SSE <- sum(mymodel$residuals^2)
SSE
## [1] 24501.08
The error sum of squares is 24501.08.
1 - (SSE/SSY)
## [1] 0.8950566
The proportionate reduction of SSE relative to SSY is 0.8950566.
((SSY-SSE)/1)/(SSE/(8-1-1))
## [1] 51.17369
This corresponds to the F-statistics which is 51.17369. This tests whether there is a significant amount of variance to reject the null hypothesis that there is no relationship between the variables. Since this F-statistic is quite large, we can reject this null hypothesis.
ggplot(data=ChannelIslands) +
geom_point(mapping=aes(x=Area, y=Native), color="forestgreen", shape=15, size = 2.5) +
geom_smooth(mapping=aes(x=Area, y=Native), color="forestgreen") +
geom_point(mapping=aes(x=Area, y=Endemic), color="dodgerblue", shape=15, size = 2.5) +
geom_smooth(mapping=aes(x=Area, y=Endemic), color="dodgerblue") +
geom_point(mapping=aes(x=Area, y=Exotic), color="firebrick1", shape=15, size = 2.5) +
geom_smooth(mapping=aes(x=Area, y=Exotic), color="firebrick1") +
theme_gray()
## `geom_smooth()` using method = 'loess' and formula = 'y ~ x'
## `geom_smooth()` using method = 'loess' and formula = 'y ~ x'
## `geom_smooth()` using method = 'loess' and formula = 'y ~ x'
For Native plants, the slope between area and richness is higher than endemic and exotic. The intercept for Exotic plants is slightly higher than endemic plants though both seem to have fairly similar slopes.
islanddistance=data.frame(ChannelIslands$Island, mymodel$residuals, ChannelIslands$Dist)
ggplot(data=islanddistance) +
geom_point(mapping=aes(x=ChannelIslands.Dist, y=mymodel.residuals), color="forestgreen", shape=15, size = 2.5) +
geom_smooth(mapping=aes(x=ChannelIslands.Dist, y=mymodel.residuals), color="forestgreen") +
theme_gray()
## `geom_smooth()` using method = 'loess' and formula = 'y ~ x'
The above model suggests that as distance increases, the deviation from model richness becomes slightly smaller.

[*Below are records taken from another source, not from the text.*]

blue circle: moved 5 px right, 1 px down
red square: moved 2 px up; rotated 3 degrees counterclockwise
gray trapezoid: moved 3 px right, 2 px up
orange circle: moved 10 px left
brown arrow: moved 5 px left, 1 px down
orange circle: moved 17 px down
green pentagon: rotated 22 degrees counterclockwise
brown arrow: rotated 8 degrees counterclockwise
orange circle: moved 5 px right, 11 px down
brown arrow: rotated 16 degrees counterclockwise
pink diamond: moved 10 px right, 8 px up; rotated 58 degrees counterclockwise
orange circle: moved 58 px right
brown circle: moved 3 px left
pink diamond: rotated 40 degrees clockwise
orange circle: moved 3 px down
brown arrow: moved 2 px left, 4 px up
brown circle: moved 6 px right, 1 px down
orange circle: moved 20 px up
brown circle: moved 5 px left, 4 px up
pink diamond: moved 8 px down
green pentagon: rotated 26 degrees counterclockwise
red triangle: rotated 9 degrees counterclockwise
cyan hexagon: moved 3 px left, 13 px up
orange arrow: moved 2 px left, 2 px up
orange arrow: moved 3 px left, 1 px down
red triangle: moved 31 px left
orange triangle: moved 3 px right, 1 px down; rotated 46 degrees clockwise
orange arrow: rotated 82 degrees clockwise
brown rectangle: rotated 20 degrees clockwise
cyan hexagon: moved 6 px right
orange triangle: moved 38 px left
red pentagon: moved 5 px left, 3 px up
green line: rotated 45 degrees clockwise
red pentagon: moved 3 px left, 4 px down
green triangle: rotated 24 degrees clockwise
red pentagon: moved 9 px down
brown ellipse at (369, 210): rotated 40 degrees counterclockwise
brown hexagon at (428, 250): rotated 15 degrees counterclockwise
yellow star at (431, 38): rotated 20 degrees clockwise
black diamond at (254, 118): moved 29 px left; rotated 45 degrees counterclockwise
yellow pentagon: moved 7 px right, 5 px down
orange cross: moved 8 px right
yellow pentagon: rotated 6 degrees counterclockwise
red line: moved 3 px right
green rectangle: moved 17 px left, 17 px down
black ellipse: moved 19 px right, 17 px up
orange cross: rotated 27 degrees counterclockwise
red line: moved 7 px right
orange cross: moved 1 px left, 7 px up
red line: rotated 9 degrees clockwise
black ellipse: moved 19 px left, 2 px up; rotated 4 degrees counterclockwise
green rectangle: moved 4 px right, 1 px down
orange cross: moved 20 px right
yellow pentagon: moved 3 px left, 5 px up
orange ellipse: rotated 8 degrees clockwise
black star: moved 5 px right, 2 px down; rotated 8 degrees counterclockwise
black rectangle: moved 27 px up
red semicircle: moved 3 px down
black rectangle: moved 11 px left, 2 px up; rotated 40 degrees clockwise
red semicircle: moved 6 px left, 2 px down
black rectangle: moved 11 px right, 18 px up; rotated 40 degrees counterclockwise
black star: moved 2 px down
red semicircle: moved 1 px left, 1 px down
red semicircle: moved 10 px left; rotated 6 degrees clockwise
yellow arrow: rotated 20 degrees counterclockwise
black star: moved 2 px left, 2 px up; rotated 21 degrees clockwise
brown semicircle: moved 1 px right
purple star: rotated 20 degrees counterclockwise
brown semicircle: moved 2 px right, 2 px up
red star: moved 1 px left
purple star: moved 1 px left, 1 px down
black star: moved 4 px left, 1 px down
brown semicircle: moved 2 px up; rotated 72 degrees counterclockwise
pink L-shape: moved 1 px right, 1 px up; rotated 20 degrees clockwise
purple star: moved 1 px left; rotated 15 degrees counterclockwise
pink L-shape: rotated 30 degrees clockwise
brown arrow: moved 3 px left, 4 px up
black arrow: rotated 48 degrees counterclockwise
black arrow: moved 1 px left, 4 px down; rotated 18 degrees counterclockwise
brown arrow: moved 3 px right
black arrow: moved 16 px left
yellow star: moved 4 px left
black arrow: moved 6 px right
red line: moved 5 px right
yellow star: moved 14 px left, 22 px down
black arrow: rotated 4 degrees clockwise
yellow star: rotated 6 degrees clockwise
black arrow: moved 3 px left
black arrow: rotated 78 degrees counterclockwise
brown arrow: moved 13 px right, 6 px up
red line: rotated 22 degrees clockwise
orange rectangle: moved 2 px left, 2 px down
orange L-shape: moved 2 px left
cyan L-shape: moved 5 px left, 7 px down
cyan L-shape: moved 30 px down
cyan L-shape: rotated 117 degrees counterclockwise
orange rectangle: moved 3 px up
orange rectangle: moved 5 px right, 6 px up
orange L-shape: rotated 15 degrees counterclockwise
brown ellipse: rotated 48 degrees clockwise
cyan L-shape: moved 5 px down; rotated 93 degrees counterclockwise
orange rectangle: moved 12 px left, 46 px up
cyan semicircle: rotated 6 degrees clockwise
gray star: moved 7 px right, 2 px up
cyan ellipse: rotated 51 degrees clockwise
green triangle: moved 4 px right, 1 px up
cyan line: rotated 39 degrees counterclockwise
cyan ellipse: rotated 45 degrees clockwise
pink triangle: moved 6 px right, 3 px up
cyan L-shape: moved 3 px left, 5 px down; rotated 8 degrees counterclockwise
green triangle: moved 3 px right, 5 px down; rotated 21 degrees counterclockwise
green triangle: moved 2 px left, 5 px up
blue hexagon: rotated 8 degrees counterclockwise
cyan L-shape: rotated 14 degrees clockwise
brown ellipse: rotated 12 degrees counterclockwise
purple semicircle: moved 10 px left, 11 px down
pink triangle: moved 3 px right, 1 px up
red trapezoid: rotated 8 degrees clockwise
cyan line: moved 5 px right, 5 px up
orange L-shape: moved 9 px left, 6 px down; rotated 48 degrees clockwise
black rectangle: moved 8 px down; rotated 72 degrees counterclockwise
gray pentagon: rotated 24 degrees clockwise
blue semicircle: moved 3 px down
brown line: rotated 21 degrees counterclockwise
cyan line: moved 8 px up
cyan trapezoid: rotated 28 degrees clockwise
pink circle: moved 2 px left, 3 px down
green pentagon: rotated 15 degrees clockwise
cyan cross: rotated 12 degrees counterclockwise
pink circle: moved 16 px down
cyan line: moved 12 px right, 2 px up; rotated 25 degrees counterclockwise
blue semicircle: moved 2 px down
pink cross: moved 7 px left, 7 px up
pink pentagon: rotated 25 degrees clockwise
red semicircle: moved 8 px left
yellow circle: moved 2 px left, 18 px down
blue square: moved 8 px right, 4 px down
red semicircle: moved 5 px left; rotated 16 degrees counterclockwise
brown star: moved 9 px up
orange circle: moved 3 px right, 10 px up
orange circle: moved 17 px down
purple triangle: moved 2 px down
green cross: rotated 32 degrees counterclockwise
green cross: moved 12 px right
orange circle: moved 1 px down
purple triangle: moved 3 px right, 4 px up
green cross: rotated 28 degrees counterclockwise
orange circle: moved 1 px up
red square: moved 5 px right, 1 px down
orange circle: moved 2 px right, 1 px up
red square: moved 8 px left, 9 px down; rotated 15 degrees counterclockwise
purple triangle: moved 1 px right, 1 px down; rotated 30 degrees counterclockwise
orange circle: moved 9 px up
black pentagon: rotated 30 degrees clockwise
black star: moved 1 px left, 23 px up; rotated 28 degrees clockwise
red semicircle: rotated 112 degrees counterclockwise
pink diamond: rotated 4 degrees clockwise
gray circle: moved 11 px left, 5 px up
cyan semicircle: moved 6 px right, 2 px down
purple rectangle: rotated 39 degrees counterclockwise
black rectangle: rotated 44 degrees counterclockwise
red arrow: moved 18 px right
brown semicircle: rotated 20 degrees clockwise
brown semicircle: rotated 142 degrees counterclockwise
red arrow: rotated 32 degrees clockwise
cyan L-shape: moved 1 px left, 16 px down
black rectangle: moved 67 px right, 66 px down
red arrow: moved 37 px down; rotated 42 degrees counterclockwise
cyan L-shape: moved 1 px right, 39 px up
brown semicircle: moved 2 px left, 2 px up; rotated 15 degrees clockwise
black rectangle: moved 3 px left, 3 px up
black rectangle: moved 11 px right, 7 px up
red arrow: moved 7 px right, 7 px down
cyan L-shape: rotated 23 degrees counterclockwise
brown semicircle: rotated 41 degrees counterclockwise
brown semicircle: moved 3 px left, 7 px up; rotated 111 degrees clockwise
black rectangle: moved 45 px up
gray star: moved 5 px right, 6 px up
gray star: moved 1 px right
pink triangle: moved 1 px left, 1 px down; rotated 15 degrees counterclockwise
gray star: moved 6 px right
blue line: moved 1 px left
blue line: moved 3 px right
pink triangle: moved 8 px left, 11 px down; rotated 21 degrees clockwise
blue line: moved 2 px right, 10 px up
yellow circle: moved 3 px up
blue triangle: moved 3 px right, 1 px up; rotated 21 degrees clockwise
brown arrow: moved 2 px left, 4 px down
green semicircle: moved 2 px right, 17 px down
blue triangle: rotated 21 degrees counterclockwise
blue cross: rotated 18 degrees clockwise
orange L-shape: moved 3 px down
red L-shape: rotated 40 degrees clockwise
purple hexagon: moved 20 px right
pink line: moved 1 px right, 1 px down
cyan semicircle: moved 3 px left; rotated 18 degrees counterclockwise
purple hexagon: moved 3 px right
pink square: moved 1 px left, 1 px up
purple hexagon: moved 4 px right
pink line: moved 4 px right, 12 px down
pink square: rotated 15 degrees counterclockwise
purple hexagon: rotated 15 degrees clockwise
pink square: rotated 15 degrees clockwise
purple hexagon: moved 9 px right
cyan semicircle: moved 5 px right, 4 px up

mymodel2 <- lm(mymodel$residuals ~ ChannelIslands$Dist)
summary(mymodel2)
##
## Call:
## lm(formula = mymodel$residuals ~ ChannelIslands$Dist)
##
## Residuals:
## Min 1Q Median 3Q Max
## -60.963 -38.740 -1.323 31.677 80.469
##
## Coefficients:
## Estimate Std. Error t value Pr(>|t|)
## (Intercept) 62.778 42.476 1.478 0.190
## ChannelIslands$Dist -1.237 0.751 -1.647 0.151
##
## Residual standard error: 53.03 on 6 degrees of freedom
## Multiple R-squared: 0.3114, Adjusted R-squared: 0.1966
## F-statistic: 2.713 on 1 and 6 DF, p-value: 0.1506
The slope for the relationship between distance and the residuals of total species and area is -1.237, the t-value is -1.647, and the R^2 is 0.3114. However, since th p-value is 0.151, which is not less than 0.05, I cannot reject the null hypothesis that there is no relationship between the two variables.
summary(mymodel)
##
## Call:
## lm(formula = ChannelIslands$Total ~ ChannelIslands$Area)
##
## Residuals:
## Min 1Q Median 3Q Max
## -66.46 -43.94 -11.95 27.23 103.66
##
## Coefficients:
## Estimate Std. Error t value Pr(>|t|)
## (Intercept) 194.3561 34.5928 5.618 0.001358 **
## ChannelIslands$Area 1.5772 0.2205 7.154 0.000376 ***
## ---
## Signif. codes: 0 '***' 0.001 '**' 0.01 '*' 0.05 '.' 0.1 ' ' 1
##
## Residual standard error: 63.9 on 6 degrees of freedom
## Multiple R-squared: 0.8951, Adjusted R-squared: 0.8776
## F-statistic: 51.17 on 1 and 6 DF, p-value: 0.0003764
summary(mymodel2)
##
## Call:
## lm(formula = mymodel$residuals ~ ChannelIslands$Dist)
##
## Residuals:
## Min 1Q Median 3Q Max
## -60.963 -38.740 -1.323 31.677 80.469
##
## Coefficients:
## Estimate Std. Error t value Pr(>|t|)
## (Intercept) 62.778 42.476 1.478 0.190
## ChannelIslands$Dist -1.237 0.751 -1.647 0.151
##
## Residual standard error: 53.03 on 6 degrees of freedom
## Multiple R-squared: 0.3114, Adjusted R-squared: 0.1966
## F-statistic: 2.713 on 1 and 6 DF, p-value: 0.1506
89.51% of the variation in native richness is explains by area, while 31.14% of the remaining variance is explained by distance (though this value is not statistically significant because the p-value is too large).